Governance and Observability of Agentic AI in the Insurance Sector
When an AI agent makes the wrong decision and no one can explain why, the issue stops being an IT matter and becomes one of governance, accountability, and corporate culture. This was the central theme of the second episode of Insurance in the Mirror, Insurzine's format dedicated to insurance innovation, which also featured Davide delle Cave, S2E's Business Line Manager for Data Analytics and Observability.
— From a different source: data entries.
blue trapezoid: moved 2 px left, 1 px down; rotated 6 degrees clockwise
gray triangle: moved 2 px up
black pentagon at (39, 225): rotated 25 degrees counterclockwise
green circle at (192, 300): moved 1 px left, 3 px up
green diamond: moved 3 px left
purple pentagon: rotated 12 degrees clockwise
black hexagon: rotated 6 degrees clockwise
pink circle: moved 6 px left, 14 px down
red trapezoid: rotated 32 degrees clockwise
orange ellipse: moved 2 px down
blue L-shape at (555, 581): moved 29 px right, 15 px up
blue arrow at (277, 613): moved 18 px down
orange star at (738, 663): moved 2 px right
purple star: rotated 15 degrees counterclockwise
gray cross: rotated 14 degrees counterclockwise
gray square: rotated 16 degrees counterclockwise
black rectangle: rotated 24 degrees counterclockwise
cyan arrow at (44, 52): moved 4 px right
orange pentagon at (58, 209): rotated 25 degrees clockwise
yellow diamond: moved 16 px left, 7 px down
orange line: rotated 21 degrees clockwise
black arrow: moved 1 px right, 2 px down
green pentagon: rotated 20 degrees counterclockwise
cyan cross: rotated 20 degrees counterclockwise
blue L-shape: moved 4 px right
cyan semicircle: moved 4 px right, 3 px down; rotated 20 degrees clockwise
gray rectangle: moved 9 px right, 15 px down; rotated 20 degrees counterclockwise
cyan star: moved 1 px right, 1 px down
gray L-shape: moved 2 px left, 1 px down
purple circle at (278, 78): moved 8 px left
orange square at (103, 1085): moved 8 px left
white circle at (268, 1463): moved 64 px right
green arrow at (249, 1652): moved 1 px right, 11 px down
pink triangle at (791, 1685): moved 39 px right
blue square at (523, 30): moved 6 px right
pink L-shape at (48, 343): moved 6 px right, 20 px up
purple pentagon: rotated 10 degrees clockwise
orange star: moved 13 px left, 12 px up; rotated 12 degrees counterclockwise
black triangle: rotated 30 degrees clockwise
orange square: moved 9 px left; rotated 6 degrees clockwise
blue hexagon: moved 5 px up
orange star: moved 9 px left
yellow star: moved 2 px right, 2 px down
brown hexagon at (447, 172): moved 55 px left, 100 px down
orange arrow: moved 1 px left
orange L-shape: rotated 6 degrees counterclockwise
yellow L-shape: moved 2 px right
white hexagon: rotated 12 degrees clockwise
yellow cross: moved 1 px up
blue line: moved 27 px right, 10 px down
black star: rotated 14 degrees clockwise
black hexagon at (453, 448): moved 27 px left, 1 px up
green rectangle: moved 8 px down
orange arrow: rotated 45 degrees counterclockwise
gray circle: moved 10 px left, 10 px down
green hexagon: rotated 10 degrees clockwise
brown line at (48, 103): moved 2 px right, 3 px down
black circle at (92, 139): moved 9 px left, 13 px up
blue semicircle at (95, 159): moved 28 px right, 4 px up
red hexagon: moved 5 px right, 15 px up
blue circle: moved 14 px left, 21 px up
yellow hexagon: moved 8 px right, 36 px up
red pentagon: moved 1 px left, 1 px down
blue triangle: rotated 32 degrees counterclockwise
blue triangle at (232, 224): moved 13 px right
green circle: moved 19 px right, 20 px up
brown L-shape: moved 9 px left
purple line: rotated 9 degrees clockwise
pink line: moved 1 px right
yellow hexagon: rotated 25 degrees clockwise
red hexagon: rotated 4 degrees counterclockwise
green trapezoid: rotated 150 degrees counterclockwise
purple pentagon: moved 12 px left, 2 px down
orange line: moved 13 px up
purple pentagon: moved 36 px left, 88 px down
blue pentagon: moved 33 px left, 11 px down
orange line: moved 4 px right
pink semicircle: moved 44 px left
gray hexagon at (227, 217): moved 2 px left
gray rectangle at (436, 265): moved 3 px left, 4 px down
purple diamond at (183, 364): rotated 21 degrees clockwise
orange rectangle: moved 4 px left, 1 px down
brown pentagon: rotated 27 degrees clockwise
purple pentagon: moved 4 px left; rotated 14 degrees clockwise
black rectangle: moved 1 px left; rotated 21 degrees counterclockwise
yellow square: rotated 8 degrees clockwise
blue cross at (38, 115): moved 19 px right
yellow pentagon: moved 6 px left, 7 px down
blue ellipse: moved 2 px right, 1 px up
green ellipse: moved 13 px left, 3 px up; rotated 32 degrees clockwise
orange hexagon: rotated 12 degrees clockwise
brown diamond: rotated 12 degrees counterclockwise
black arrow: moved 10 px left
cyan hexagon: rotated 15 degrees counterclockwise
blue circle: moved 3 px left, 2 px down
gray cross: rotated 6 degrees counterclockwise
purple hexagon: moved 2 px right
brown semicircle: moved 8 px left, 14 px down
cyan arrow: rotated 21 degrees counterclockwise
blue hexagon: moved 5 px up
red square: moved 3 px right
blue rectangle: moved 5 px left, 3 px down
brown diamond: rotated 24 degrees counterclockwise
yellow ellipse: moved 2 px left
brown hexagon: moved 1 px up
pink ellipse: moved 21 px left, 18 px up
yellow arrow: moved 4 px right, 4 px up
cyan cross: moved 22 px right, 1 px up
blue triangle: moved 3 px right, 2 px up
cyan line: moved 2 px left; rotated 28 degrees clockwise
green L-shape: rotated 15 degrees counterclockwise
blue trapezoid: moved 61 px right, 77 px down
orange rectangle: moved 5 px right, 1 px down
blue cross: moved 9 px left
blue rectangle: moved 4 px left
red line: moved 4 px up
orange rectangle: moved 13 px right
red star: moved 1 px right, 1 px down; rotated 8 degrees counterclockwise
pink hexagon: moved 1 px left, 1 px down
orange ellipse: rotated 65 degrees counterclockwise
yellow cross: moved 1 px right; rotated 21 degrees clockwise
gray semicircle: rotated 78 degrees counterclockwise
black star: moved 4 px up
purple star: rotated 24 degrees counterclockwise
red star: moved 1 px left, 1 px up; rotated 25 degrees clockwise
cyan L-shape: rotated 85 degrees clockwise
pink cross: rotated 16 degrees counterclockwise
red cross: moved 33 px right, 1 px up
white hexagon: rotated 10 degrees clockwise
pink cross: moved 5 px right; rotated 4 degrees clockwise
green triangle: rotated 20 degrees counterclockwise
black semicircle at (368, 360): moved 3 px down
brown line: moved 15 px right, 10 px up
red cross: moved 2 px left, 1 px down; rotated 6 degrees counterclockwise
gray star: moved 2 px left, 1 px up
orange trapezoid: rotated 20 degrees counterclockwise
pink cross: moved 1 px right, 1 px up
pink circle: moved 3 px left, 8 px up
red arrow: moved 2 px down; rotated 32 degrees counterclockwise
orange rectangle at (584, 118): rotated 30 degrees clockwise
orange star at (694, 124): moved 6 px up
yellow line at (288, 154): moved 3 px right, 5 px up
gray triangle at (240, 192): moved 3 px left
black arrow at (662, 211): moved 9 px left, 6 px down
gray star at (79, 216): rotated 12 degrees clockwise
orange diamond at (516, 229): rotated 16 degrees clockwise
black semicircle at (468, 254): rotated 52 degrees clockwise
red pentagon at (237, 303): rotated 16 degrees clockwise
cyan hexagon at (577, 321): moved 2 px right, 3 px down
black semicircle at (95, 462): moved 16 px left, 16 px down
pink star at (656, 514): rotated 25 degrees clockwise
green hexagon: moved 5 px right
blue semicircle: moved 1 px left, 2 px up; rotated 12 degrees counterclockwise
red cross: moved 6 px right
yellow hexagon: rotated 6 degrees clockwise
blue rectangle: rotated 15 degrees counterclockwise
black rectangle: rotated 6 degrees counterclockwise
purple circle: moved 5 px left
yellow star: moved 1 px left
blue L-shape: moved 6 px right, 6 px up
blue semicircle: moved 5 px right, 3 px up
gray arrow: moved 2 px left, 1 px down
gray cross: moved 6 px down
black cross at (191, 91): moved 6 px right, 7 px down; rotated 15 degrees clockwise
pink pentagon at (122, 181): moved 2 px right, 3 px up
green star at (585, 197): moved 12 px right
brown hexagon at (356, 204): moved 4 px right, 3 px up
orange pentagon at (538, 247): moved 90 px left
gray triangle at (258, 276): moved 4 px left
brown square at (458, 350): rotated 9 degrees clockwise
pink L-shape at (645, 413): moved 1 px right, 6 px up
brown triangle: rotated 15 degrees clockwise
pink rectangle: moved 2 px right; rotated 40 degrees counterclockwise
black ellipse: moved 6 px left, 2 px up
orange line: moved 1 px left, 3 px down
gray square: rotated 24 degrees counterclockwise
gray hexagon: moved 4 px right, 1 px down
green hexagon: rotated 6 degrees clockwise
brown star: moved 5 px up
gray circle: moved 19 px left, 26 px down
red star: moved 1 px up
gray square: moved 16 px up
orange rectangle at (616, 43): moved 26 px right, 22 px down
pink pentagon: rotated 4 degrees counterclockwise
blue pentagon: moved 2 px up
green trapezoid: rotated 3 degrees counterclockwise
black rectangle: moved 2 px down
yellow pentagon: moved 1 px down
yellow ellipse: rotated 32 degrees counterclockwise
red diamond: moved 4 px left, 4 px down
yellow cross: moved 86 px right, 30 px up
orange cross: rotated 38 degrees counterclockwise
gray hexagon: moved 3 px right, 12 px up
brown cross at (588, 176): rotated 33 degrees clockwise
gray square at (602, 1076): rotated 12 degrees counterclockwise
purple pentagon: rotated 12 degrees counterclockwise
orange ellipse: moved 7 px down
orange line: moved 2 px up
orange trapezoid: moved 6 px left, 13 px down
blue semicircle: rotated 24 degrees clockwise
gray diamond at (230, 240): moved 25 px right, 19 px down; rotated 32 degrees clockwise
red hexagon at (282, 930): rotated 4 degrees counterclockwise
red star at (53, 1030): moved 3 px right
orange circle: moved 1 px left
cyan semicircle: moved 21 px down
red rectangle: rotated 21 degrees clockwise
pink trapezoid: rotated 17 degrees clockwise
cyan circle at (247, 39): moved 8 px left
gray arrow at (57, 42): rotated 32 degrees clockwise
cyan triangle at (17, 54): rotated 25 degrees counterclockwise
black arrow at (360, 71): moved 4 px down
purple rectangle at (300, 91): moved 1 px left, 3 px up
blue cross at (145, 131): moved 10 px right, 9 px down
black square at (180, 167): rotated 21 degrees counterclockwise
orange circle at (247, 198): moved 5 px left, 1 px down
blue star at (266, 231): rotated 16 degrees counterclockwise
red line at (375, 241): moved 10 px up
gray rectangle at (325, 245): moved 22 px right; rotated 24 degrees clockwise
Joining him on the panel were Raffaele Avila from Zurich Italy, Luca Magnoni from AXA Italy, and Alberto Dominici from Bene Assicurazioni. The discussion revolved around a single key word: observability. Yet behind that concept lies much more.
Delle Cave framed the topic by highlighting a distinction with significant practical implications: AI agents can be divided into those designed to support internal productivity and those embedded within insurance products, directly interacting with customers. For both categories, the challenge is not technical but semantic. Unlike traditional software, AI agents do not operate through deterministic logic. They reason using natural language, process context, and generate responses through chains of thought that cannot be reduced to a sequence of programmable instructions. When errors occur, they are not found in a system log but in the reconstruction of a cognitive process.
As Delle Cave explained, monitoring platforms traditionally focused on infrastructures and applications. Today, they must also monitor AI agents, and the key question has changed: no longer "Is the system working?" but rather "Is the agent reasoning in the way I intended?" This represents a major shift that requires entirely new tools, KPIs, and skill sets.